# Adding Body To Mead.



## DUANNE (29/7/10)

hey guys, im just making my first mead now and its tasting good. but i drank a bottle of mead tonight i brought back from tassie and while i prefer the flavour of mine the mead i brought back with me had a much nicer mouthfeel. mine is extremely thin were the bought one has a thcker mouthfeel and a smoothness i would love to get in my next attempt. i couldnt say it tatsed much sweeter than mine butim not discounting this as being so.the one ive got down now is orrange blossom that started at 1090 and finished at around 998 using d 47 yeast. it fermented out in 2 and a half weeks and after a month its really starting to clear well. any help from the experianced mead makers on the forum would be well appreciated as id love to nail this stuff. 

thanks dwayne


----------



## pdilley (30/7/10)

# Given information
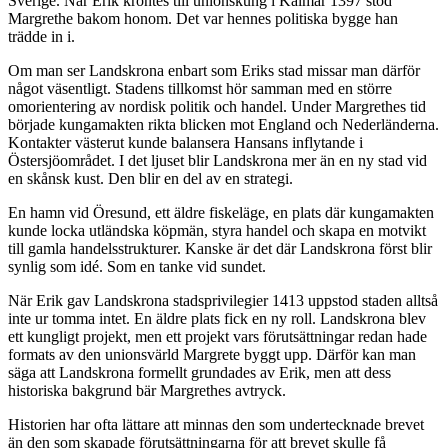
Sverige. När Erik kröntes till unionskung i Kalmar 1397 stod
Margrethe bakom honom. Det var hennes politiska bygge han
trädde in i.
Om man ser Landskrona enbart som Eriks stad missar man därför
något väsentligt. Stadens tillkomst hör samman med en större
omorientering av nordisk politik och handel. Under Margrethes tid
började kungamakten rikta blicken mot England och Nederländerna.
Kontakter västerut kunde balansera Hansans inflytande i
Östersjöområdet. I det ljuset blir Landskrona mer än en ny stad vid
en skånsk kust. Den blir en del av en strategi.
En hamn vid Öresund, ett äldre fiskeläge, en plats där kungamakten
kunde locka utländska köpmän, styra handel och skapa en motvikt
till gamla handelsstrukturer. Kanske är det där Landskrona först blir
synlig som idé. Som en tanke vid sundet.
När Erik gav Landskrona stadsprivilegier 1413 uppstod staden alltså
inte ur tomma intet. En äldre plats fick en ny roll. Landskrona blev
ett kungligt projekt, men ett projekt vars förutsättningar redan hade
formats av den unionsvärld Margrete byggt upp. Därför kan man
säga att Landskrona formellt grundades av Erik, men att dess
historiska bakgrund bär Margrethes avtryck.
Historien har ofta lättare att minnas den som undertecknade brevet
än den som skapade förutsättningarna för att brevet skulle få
==
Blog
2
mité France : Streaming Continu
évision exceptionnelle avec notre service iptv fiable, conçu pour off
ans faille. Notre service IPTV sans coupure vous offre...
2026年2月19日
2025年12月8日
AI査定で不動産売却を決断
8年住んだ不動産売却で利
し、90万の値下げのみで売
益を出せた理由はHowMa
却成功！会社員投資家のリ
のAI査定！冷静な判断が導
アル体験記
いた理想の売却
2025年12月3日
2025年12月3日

# What this exercise asks
A. In the mead forum thread, what were the starting and finishing gravities of the orange blossom mead?
B. From the mead forum thread, quote the stretch from "# Adding Body" through "nail this stuff.".
C. Continue the forum thread on adding body to mead from the point where it stops.

# Replies
A. It started at 1090 and finished at around 998.

B.
# Adding Body To Mead.



## DUANNE (29/7/10)

hey guys, im just making my first mead now and its tasting good. but i drank a bottle of mead tonight i brought back from tassie and while i prefer the flavour of mine the mead i brought back with me had a much nicer mouthfeel. mine is extremely thin were the bought one has a thcker mouthfeel and a smoothness i would love to get in my next attempt. i couldnt say it tatsed much sweeter than mine butim not discounting this as being so.the one ive got down now is orrange blossom that started at 1090 and finished at around 998 using d 47 yeast. it fermented out in 2 and a half weeks and after a month its really starting to clear well. any help from the experianced mead makers on the forum would be well appreciated as id love to nail this stuff.

C.
Have to run out the door to work, but really quickly a lot of the body in mead comes from residual sugars in the liquid. Finishing at .998 is dry and means you only have any remaining compounds in your original honey to give an impression of body.

Cheers,
Brewer Pete


----------



## raven19 (30/7/10)

A lower alcohol tolerant yeast would result in limited fermentation - leaving residual sugars to improve body.

Or you could try a braggot with a high mash temp with the grain component.


----------



## Airgead (30/7/10)

There are a few things that will increase body & mouthfeel. Residual sugars is one. Others are things like tanins which you can get by adding oak or geape tannin (from the lhbs).

I'm playing with oaking at the moment. You can get some lovely flavours and better mouthfeel.

Cheers
Dave


----------



## DUANNE (31/7/10)

thanks for the replies, so if with the next one i increase from a 1090 og to an 1120-1130 i should get better mouth feel. but how much will it affect the sweetnes of the mead. the last thing i want is an overly sweet drink. im only doing 5 litres at a time so am willing just to keep trying till i get it right.


----------



## grantsglutenfreehomebrew (2/8/10)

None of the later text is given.